Planned consolidation of the state and county veterinary diagnostic laboratories begun under Dean Pritchard were eventually realized during Rhode’s tenure with a formal contract with the California Department of Food and Agriculture and establishment of the California Veterinary Diagnostic Laboratory (now CAHFS) under the directorship of Dr. Alex Ardans. Another major academic planning effort resulted in outreach programs to increase the diversity of DVM classes and the faculty, and implementation of further DVM curricular changes in 1990, lengthening the clinical training year and offering more flexibility in clinical rotation selection to meet individual student career directions. At the request of the California Horse Racing Board, master planning began for the school to assume responsibility for equine drug testing in California culminating in the Equine Analytical Chemistry Laboratory (now the Maddy Laboratory) under the auspices of CAHFS, and recruitment of an Equine Medical Director to serve as a liaison between the CHRB, the racing industry and the university.

Rhode served on numerous campus, system-wide, and national committees during his career and maintained strong relationships with the American Veterinary Medical Association, including 1991-97 service (Chair, 1996-97) on the Council on Education, and with the California Veterinary Medical Association, serving on its Board of Governors. Notable were long term service on the campus committee facilitating incorporation of television and multimedia aids into instruction; the planning and steering committees establishing a program in biomedical engineering; the UC wide Health Sciences Committee and committee planning expansion of veterinary medical education in California, and as a member of the National Advisory Council on Health Professions Education for the U.S. Department of Health and Human Services. 

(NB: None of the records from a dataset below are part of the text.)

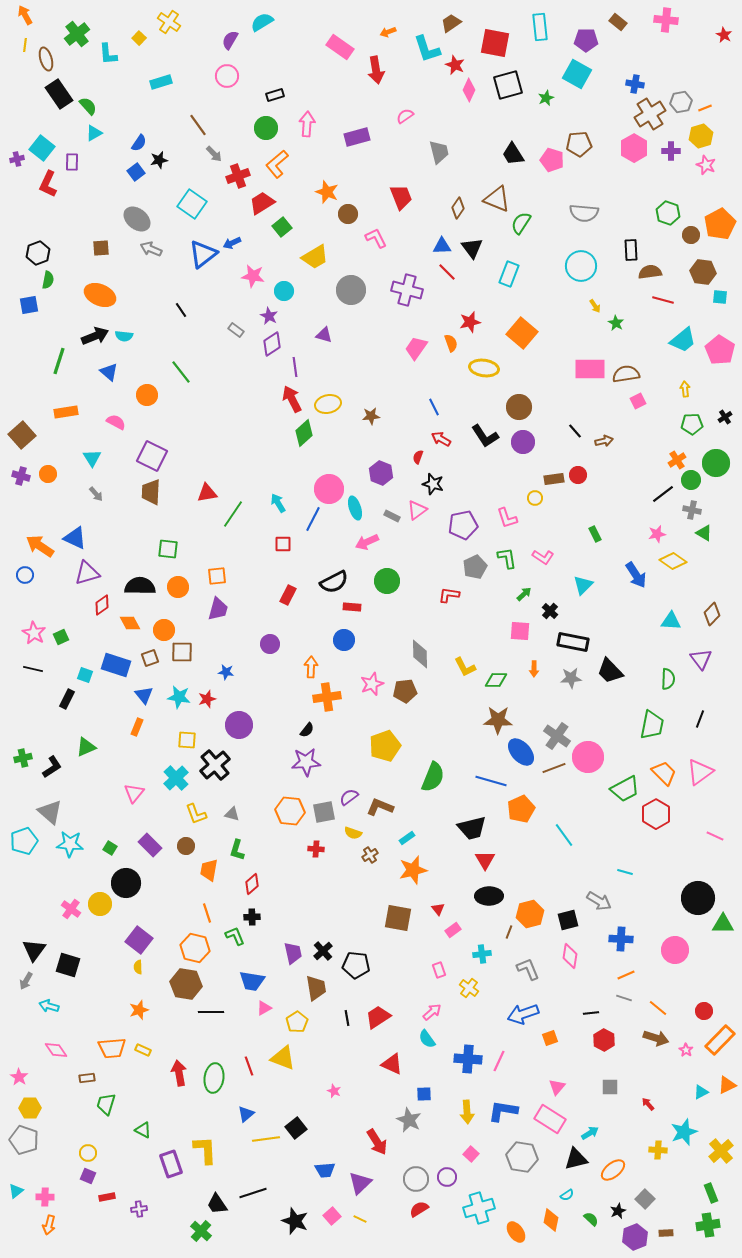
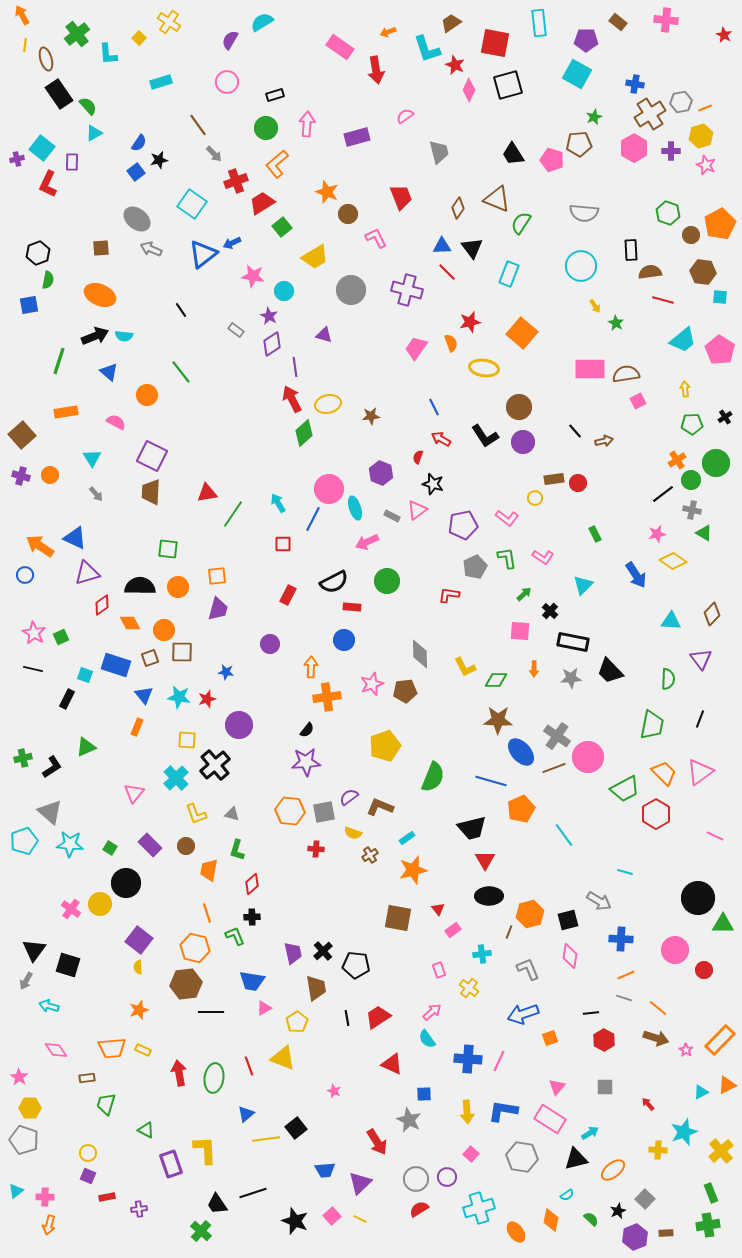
orange arrow at (25, 15): moved 3 px left
cyan rectangle at (540, 27): moved 1 px left, 4 px up
pink circle at (227, 76): moved 6 px down
green star at (546, 98): moved 48 px right, 19 px down
red cross at (238, 176): moved 2 px left, 5 px down
orange circle at (48, 474): moved 2 px right, 1 px down
red circle at (578, 475): moved 8 px down
pink L-shape at (507, 518): rotated 35 degrees counterclockwise
brown hexagon at (186, 984): rotated 16 degrees counterclockwise
red circle at (704, 1011): moved 41 px up
gray square at (610, 1087): moved 5 px left
green triangle at (143, 1130): moved 3 px right
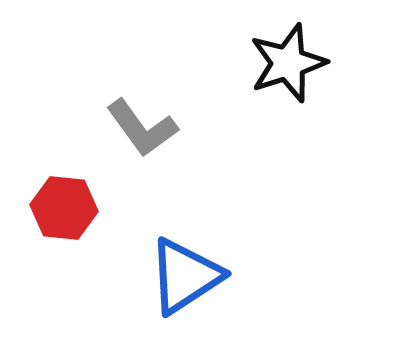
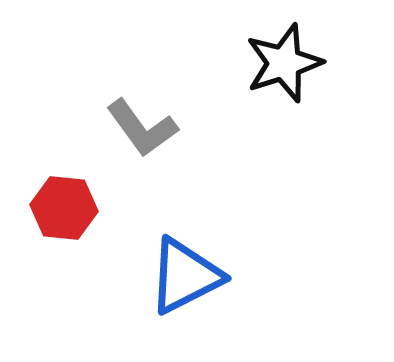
black star: moved 4 px left
blue triangle: rotated 6 degrees clockwise
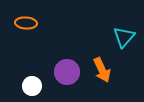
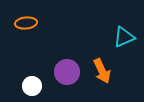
orange ellipse: rotated 10 degrees counterclockwise
cyan triangle: rotated 25 degrees clockwise
orange arrow: moved 1 px down
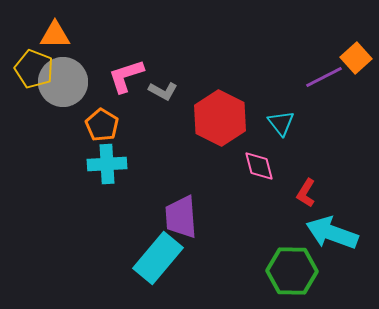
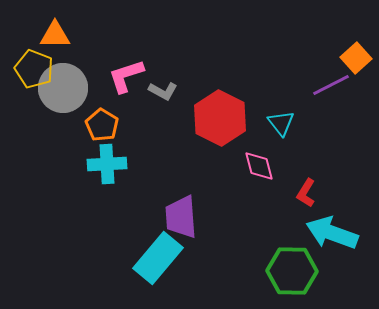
purple line: moved 7 px right, 8 px down
gray circle: moved 6 px down
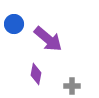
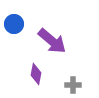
purple arrow: moved 4 px right, 2 px down
gray cross: moved 1 px right, 1 px up
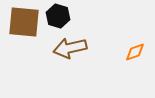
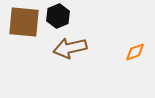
black hexagon: rotated 20 degrees clockwise
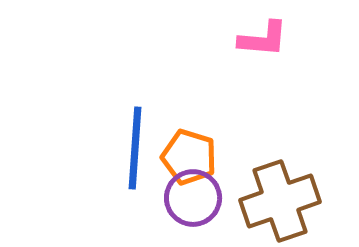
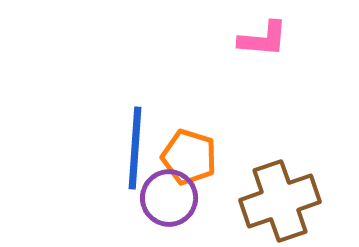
purple circle: moved 24 px left
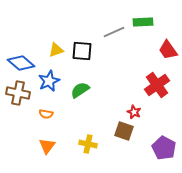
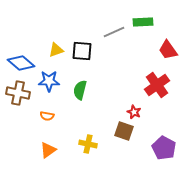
blue star: rotated 25 degrees clockwise
green semicircle: rotated 42 degrees counterclockwise
orange semicircle: moved 1 px right, 2 px down
orange triangle: moved 1 px right, 4 px down; rotated 18 degrees clockwise
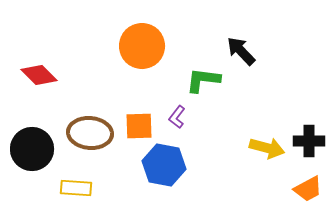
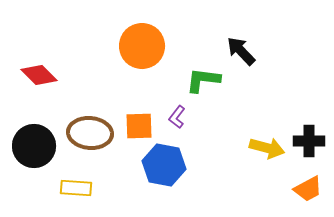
black circle: moved 2 px right, 3 px up
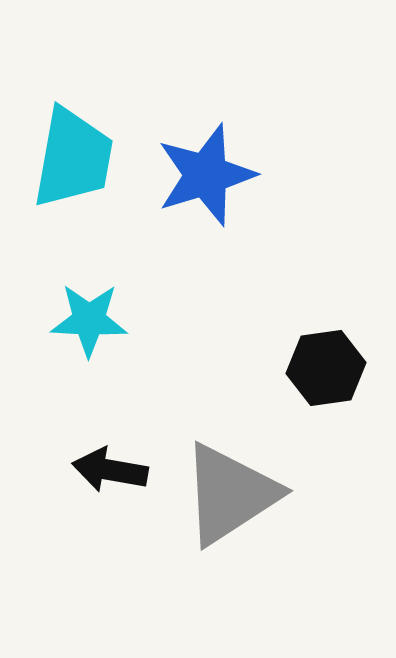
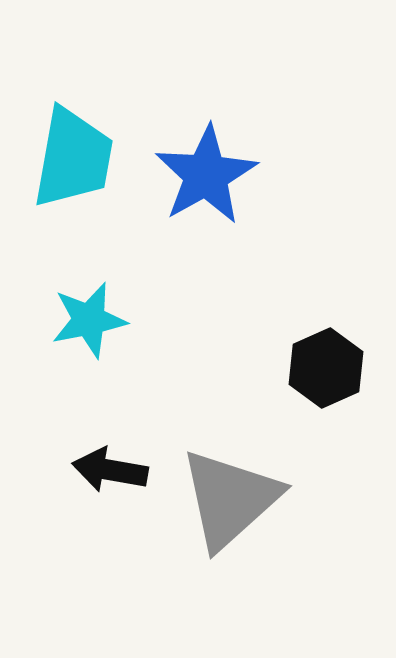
blue star: rotated 12 degrees counterclockwise
cyan star: rotated 14 degrees counterclockwise
black hexagon: rotated 16 degrees counterclockwise
gray triangle: moved 5 px down; rotated 9 degrees counterclockwise
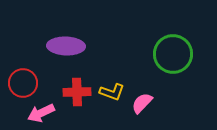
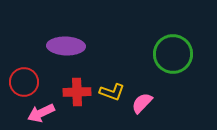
red circle: moved 1 px right, 1 px up
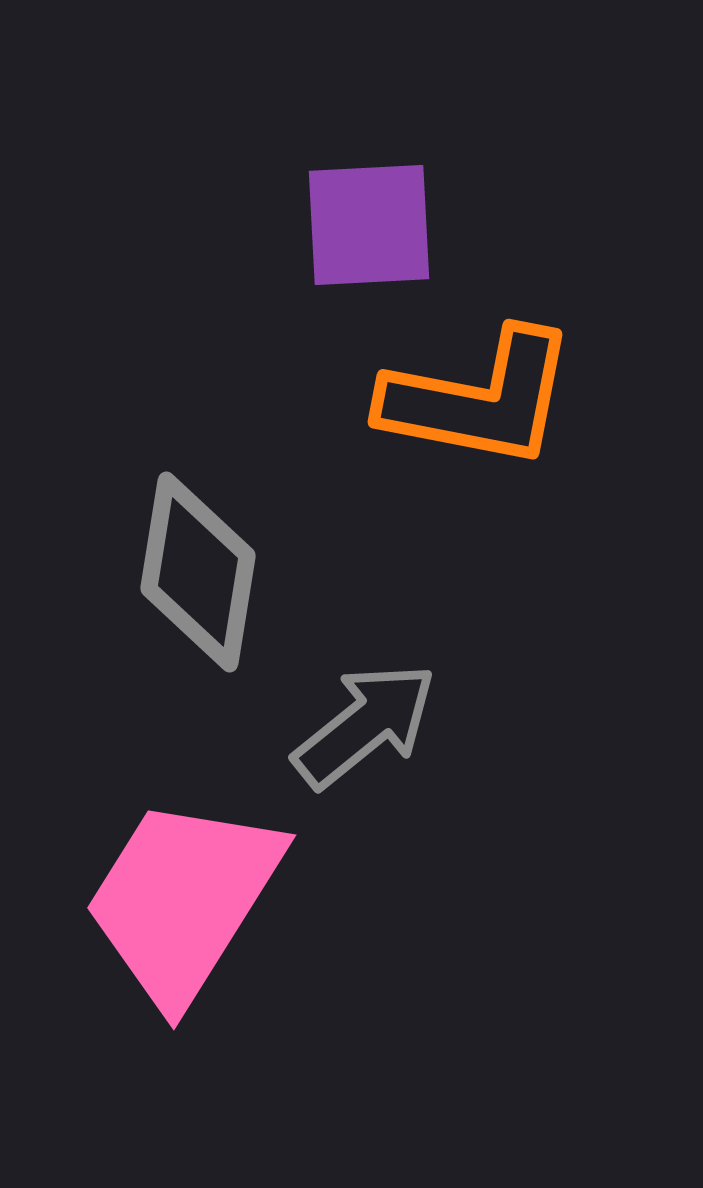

He was a member of the governing and executive boards of the California Biomedical Research Foundation at a time of activism against the use of animals in biomedical research. In response to this activity, he served on the systemwide Animal Alternatives Task Force and the Liaison Committee for Alternatives to the Use of Animals in teaching and research. Rhode was successful in securing funding for establishment of the UC Center for Animal Alternatives within the school, a systemwide resource for the responsible use of animals and animal alternatives in biomedical research and teaching, led by Dr. Lynette Hart.  

Rhode was a member and chair of the Commission on Veterinary Medicine of the National Association of State Universities & Land Grant Colleges (now the Association of Public and Land Grant Universities [APLU]) and on the long-range planning Committee of the American Association of Veterinary Medical Colleges, its Executive Committee, and serving as President (1988-89).

Of quiet demeanor, Rhode was an early adopter of changes in clinical practice and veterinary medical education, a deep thinker and strategist, who remained a stalwart champion of the school, consummately interested in its progress. Dean Emeritus Fred Murphy who succeeded Rhode as dean noted – ‘I inherited an office where everything was running quietly and smoothly as if it could go on forever. Ed chaired the committee to see about new facilities -- could anyone imagine the outcome...’  Perhaps some of Ed’s personal characteristics were poignantly captured by the late Dean Pritchard who wrote when Rhode was Associate Dean - ‘Rhode doesn’t say a great deal, but when he does you better listen because it will be very important. …. he has labored long and effectively to make this school one of the finest in the world.’